Les carburateurs Claudel sont de deux types différent de pulvérisateur. Les premiers, appelés R.A.F, possèdent un injecteur d'air tandis que les suivants, appelés type "Z" ou "HC", possèdent un diffuseur placé au-dessus du jet orienté vers le pied de la chambre de pulvérisation. L'injecteur d'air comme le diffuseur commencent à pulvériser l'essence et à le mélanger avec l'air avant qu'il n'apparaisse dans le courant principal d'air issu de la prise d'air principale.
Ceci est bien adapté pour les moteurs nécessitant un fin ajustement du régime de ralenti. Cela prend la forme d'une fente de forme curieuse, plus ou moins ressemblant à une feuille de trèfle, coupée dans la moitié inférieure du barillet. Les modèles à injecteur d'air possèdent une fente dont le contour ressemble davantage à celle d'une feuille de trèfle, mais la fente est plus étroite et plus longue dans les modèles à diffuseur. Lorsque le papillon des gaz est fermé, la buse de distribution saille à travers la fente en feuille de trèfle à l'intérieur du barillet. Puis la fente agit comme un régulateur d'air ou étrangleur d'air et concentre l'aspiration du moteur autour de la tête de la buse de distribution.

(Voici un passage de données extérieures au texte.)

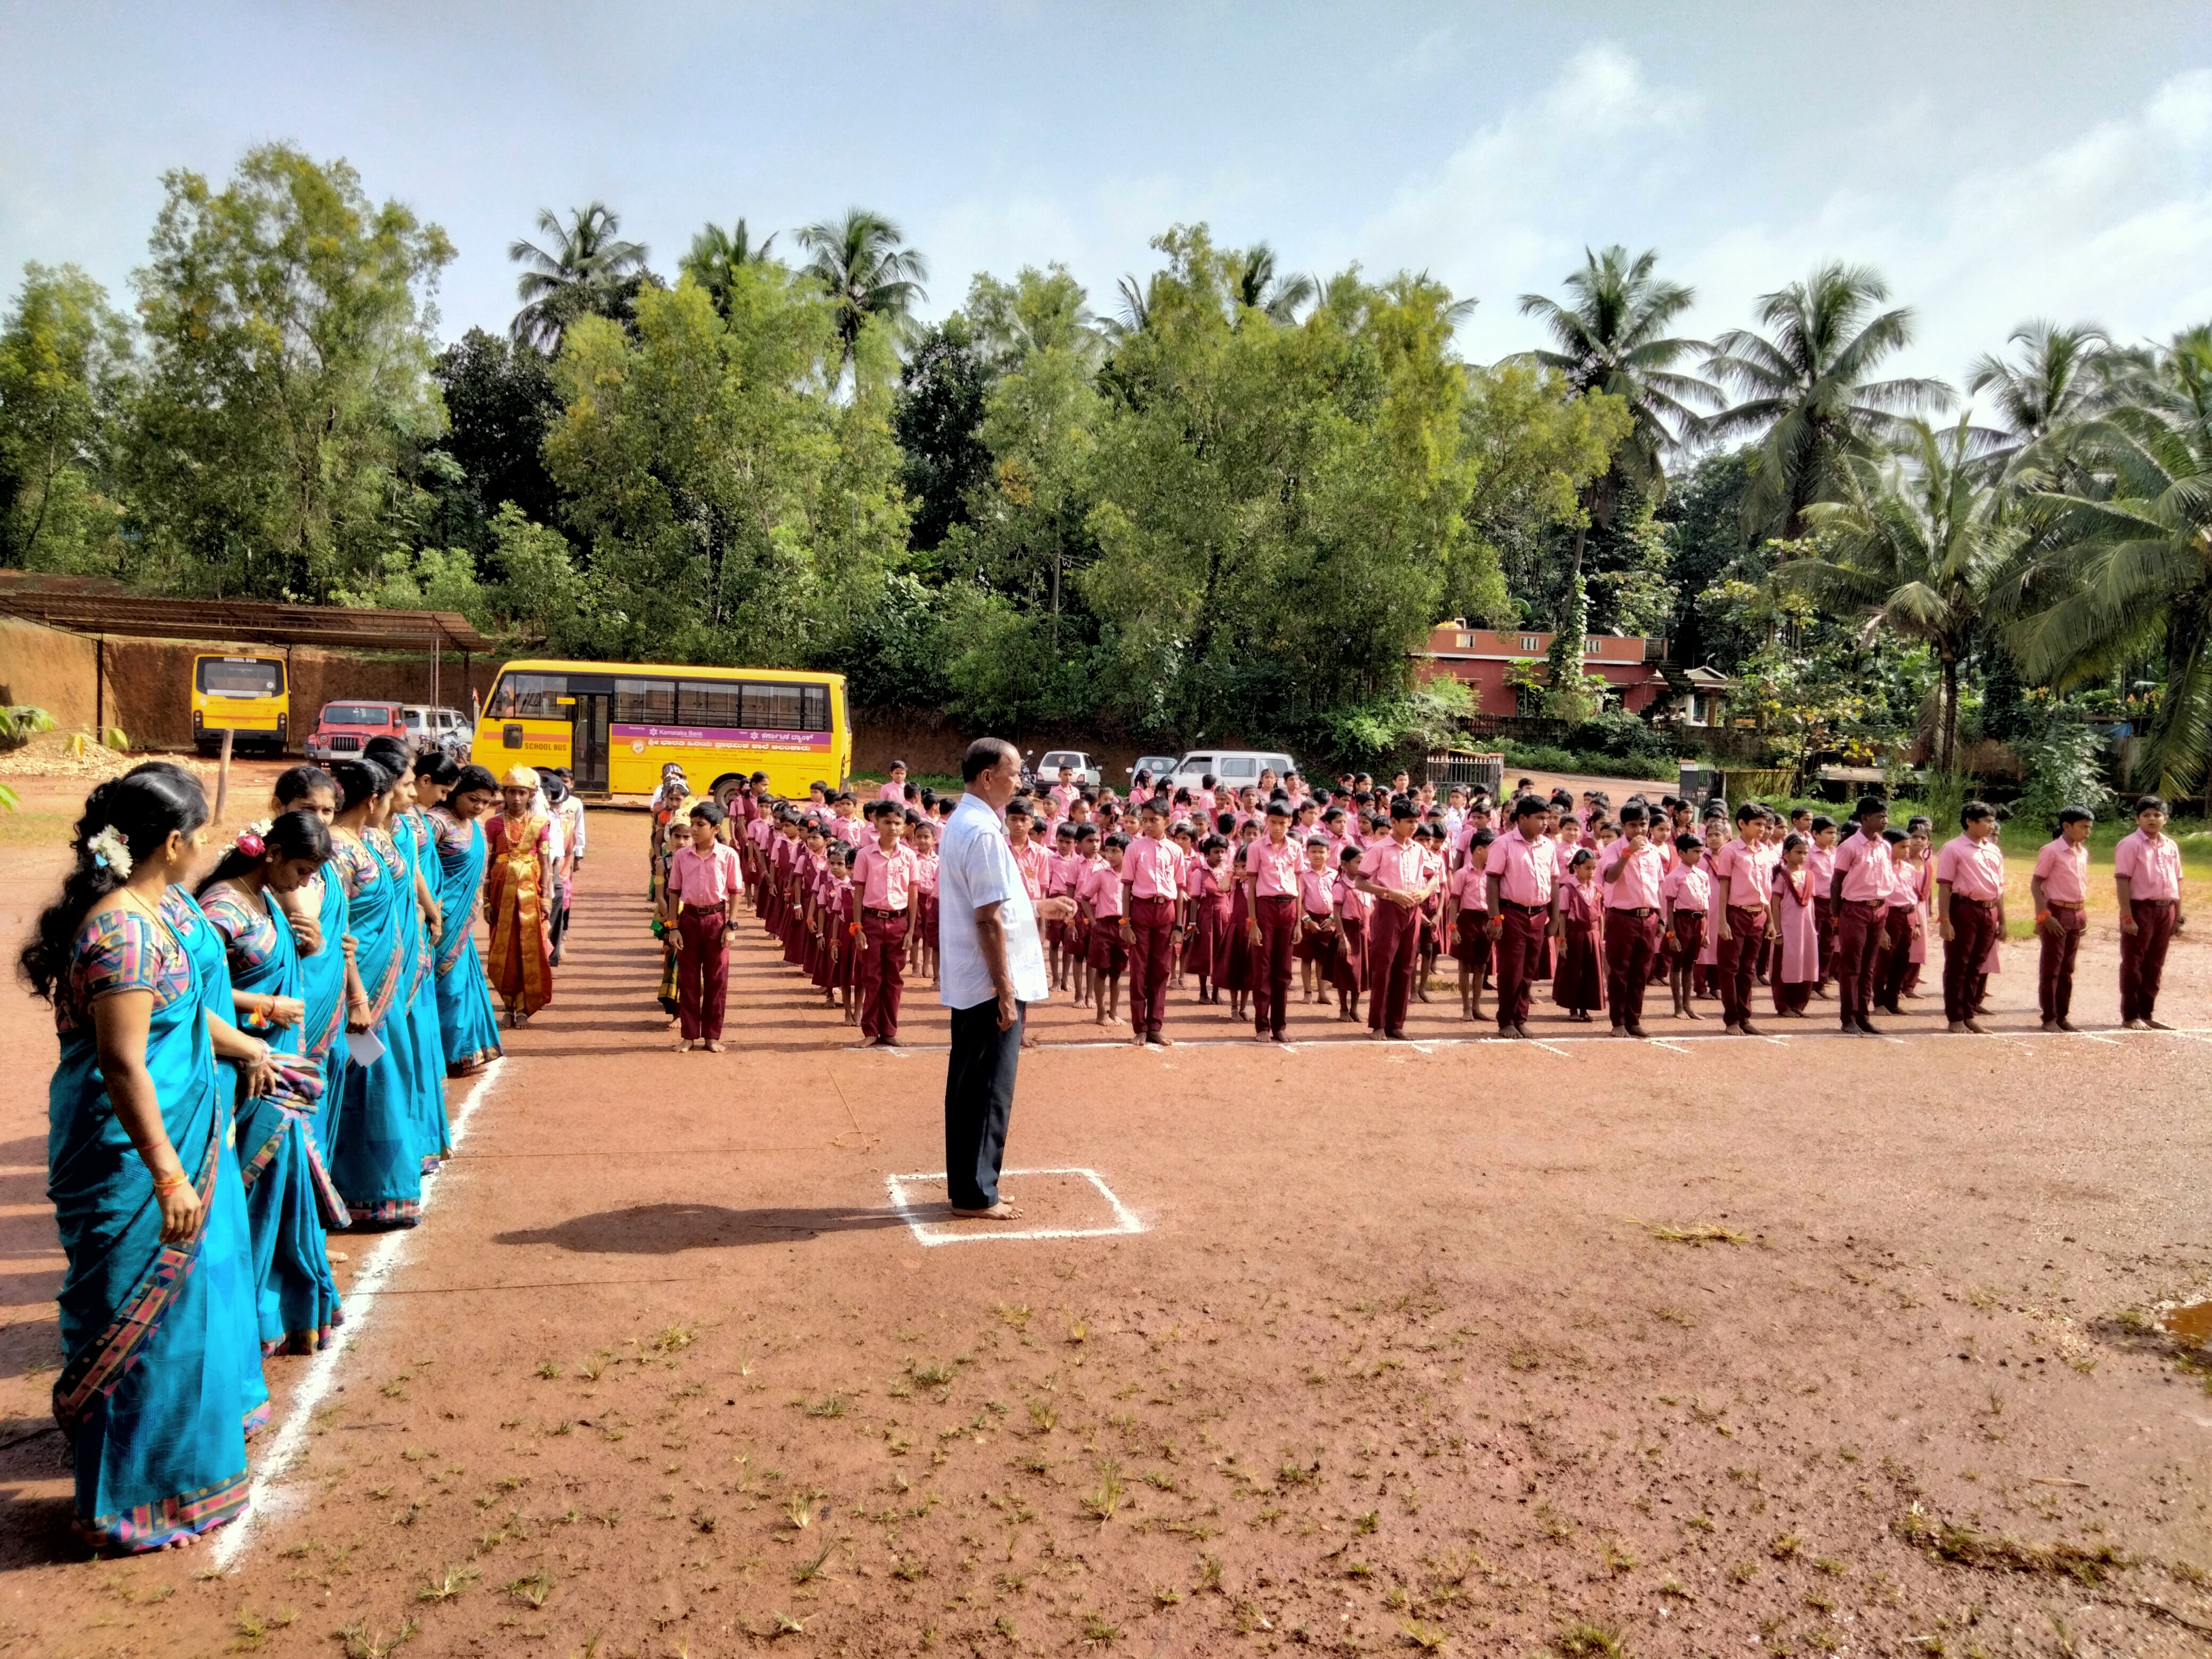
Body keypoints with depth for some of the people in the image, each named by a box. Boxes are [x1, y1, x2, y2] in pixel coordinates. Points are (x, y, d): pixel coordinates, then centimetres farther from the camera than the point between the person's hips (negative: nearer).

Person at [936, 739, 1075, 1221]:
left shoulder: (961, 822, 12)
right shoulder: (983, 833, -20)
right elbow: (990, 921, -23)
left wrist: (1037, 907, 20)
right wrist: (1006, 991, -21)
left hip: (968, 982, 10)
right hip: (990, 983, -10)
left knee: (969, 1084, 15)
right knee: (988, 1088, 0)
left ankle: (967, 1185, 25)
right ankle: (976, 1193, 9)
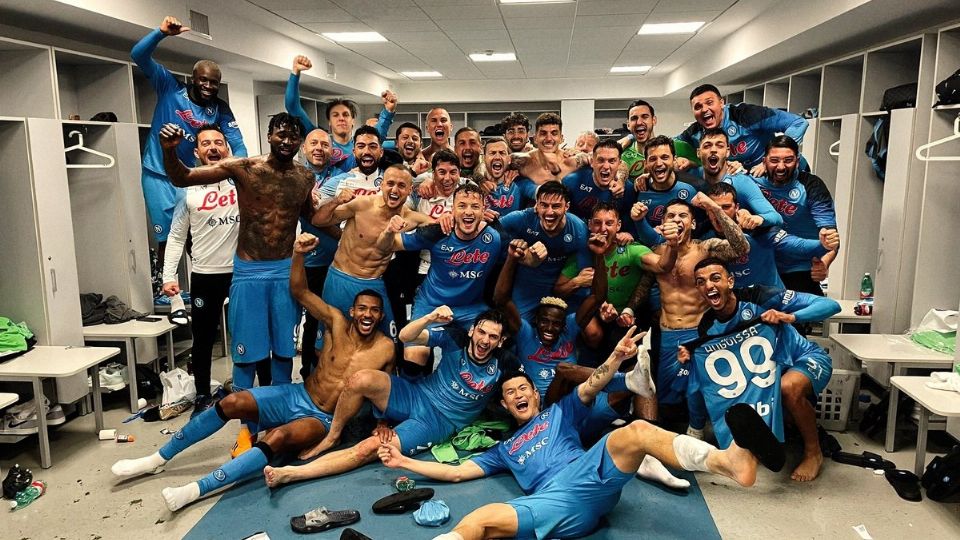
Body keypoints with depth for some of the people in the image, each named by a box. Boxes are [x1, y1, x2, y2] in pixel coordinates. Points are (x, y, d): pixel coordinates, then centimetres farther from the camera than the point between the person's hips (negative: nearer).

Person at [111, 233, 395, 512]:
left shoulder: (385, 348, -9)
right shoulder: (337, 323, -5)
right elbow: (299, 291, -9)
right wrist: (299, 253, -25)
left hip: (321, 418, -3)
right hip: (295, 395, 3)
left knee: (278, 437, -34)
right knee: (231, 403, -14)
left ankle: (198, 489, -33)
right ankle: (157, 459, 1)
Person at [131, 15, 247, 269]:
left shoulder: (220, 109, -3)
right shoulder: (170, 87, -7)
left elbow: (237, 145, -8)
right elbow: (139, 56, -14)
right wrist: (162, 32, -28)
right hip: (158, 175, -2)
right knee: (166, 237, -1)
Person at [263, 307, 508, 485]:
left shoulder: (499, 367, -7)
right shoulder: (455, 340, -7)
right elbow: (405, 336, -15)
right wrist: (430, 318, -33)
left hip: (437, 423, -3)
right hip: (415, 396, 3)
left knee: (369, 448, -23)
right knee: (361, 379, -25)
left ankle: (289, 474, -19)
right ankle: (331, 437, -2)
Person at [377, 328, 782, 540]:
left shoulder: (559, 412, 30)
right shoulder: (504, 449, 34)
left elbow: (590, 387, 12)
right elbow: (457, 472, 30)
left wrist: (617, 356, -8)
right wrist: (404, 462, 28)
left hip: (588, 475, -1)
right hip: (552, 503, 1)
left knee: (636, 431, -30)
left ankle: (729, 459, -51)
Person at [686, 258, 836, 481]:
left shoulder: (760, 298, -25)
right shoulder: (707, 329, -10)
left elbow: (832, 305, -26)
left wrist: (790, 317, -42)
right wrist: (687, 360, -21)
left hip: (806, 359, -6)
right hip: (770, 371, 6)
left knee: (789, 387, -36)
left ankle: (813, 452, -10)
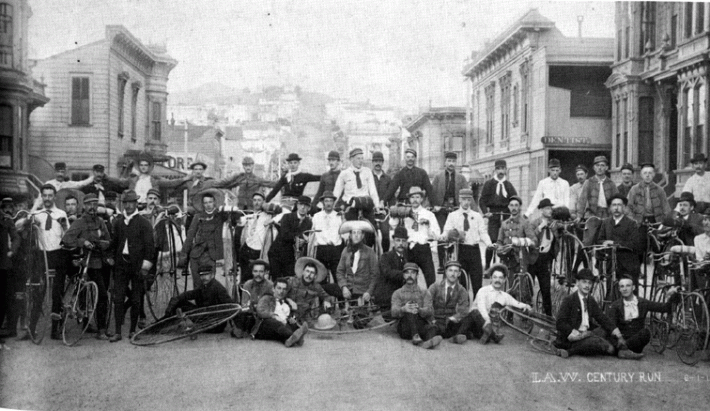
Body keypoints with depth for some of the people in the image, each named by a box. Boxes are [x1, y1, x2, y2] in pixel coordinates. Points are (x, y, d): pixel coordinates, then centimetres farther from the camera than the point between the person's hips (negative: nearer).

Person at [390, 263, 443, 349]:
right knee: (410, 312, -31)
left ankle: (429, 342, -69)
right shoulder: (397, 293, 16)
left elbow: (429, 311, -1)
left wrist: (419, 310, -27)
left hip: (422, 325, 1)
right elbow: (394, 312, -4)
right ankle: (416, 337, -54)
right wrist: (404, 309, -30)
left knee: (431, 328, -34)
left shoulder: (424, 292, 18)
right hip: (405, 328, -1)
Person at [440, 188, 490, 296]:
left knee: (477, 280, -3)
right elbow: (447, 230, -1)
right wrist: (444, 236, -25)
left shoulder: (477, 216, 13)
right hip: (460, 249, -1)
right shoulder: (452, 216, 9)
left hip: (474, 249, 1)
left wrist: (488, 244, -12)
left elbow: (483, 232, 6)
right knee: (461, 280, 1)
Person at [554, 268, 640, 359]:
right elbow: (560, 324, -15)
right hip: (571, 338, -8)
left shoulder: (591, 301, 13)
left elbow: (604, 319, 7)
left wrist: (619, 336, -6)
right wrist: (579, 334, -22)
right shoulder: (569, 300, -7)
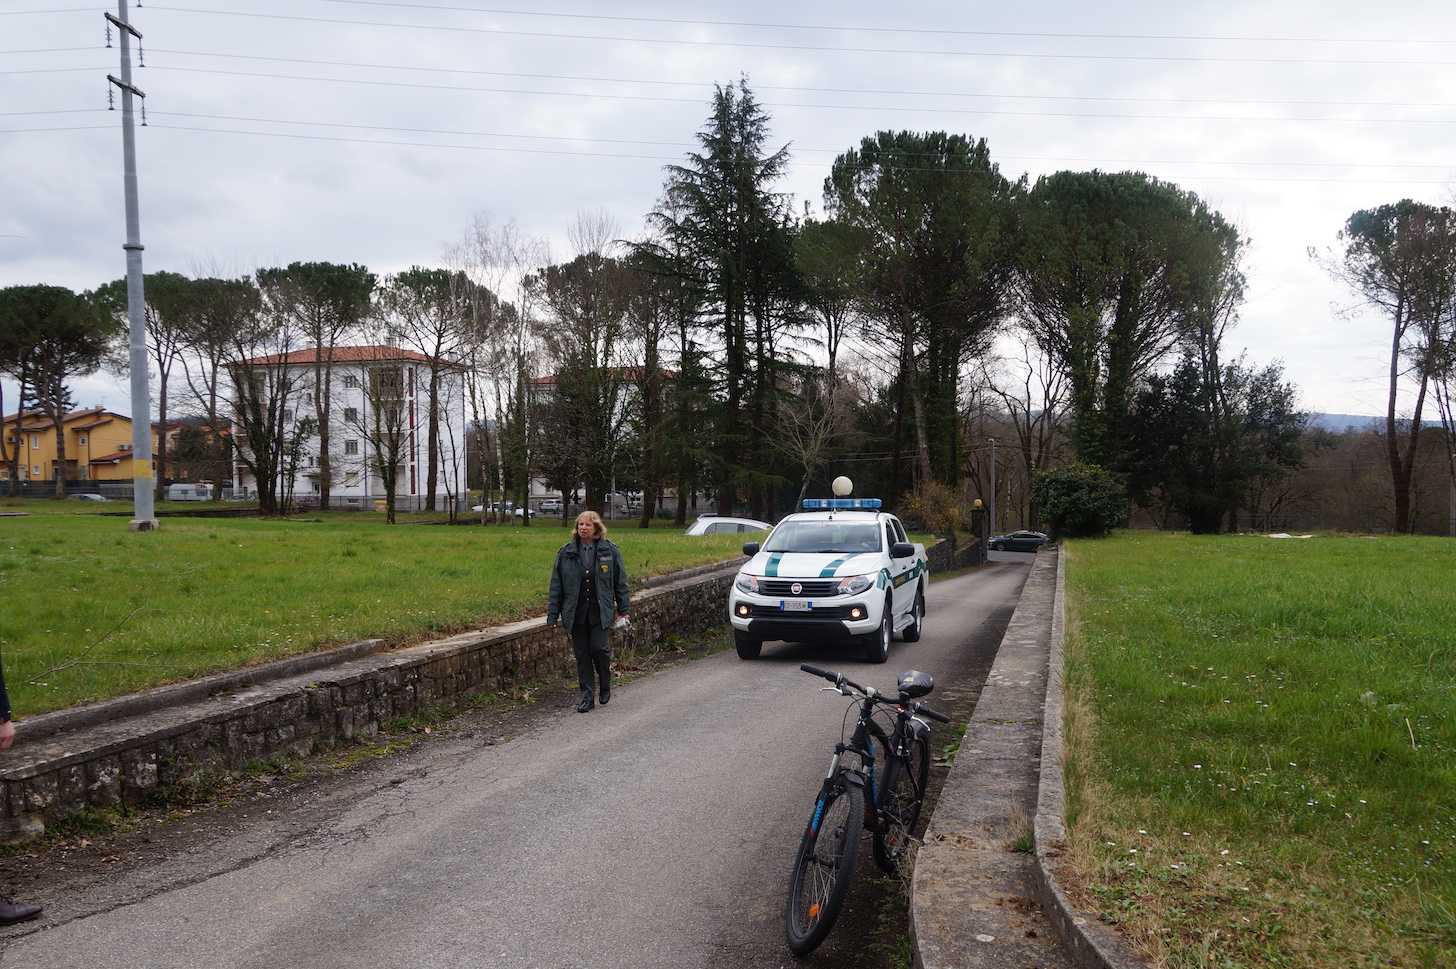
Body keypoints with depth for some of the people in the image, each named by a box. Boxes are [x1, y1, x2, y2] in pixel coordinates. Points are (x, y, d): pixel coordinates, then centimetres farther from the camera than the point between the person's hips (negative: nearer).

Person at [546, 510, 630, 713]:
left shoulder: (610, 551, 1)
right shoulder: (566, 553, 4)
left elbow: (620, 582, 5)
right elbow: (556, 586, 6)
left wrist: (624, 610, 2)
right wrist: (553, 616, 4)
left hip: (601, 611, -2)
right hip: (576, 612, 2)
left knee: (599, 647, -10)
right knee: (581, 653, 4)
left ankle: (606, 687, 17)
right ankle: (587, 697, 13)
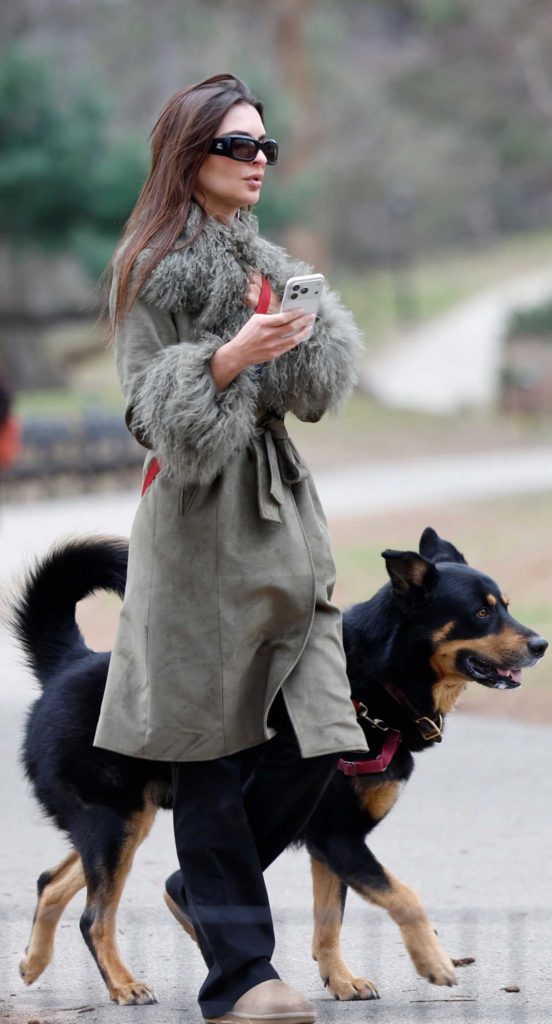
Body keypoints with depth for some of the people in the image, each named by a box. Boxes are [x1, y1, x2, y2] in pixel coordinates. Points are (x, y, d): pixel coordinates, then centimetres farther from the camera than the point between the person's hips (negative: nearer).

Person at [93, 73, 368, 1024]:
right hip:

Une vis de réglage de l'air, actionnée de l'extérieur du carburateur, pénètre dans la "tige" du trèfle et permet ainsi une très bonne adaptation de l'approvisionnement en air pour le ralenti. Cette vis constitue un des ajustements de la qualité du mélange. Deux méthodes sont adoptées pour déterminer la quantité. Sur certains modèles de carburateur, le mélange de ralenti est réalisé dans le tube d'admission à travers un by-pass dont l'ouverture peut être réglée par une seconde vis externe.
Sur d'autres modèles, conçus pour des moteurs moins sensibles, il n'y a pas de contournement et le mélange de ralenti est alimenté directement dans la tubulure d'admission par une ouverture partielle du papillon des gaz, en pareil cas, les vis de butée du levier d'accélérateur sont utilisées pour déterminer la quantité de mélange fourni au moteur au ralenti. Ces modèles n'ont pas de réglage du jet et aucun système de contrôle en fonction de l'altitude (avant septembre 1917) même si certains d'entre eux ont été envoyés avec des couvercles étanches sur les chambres de flotteurs et ont été équipés avec un contrôle complet du vide pour l'altitude par les fabricants de moteurs. Lorsque le moteur est au ralenti, il fonctionne sur le gicleur principal, la tête de celui-ci gît à travers la fente en feuille de trèfle dans le barillet. Cinq modèles de type «R.A.F.» ont été fabriqués.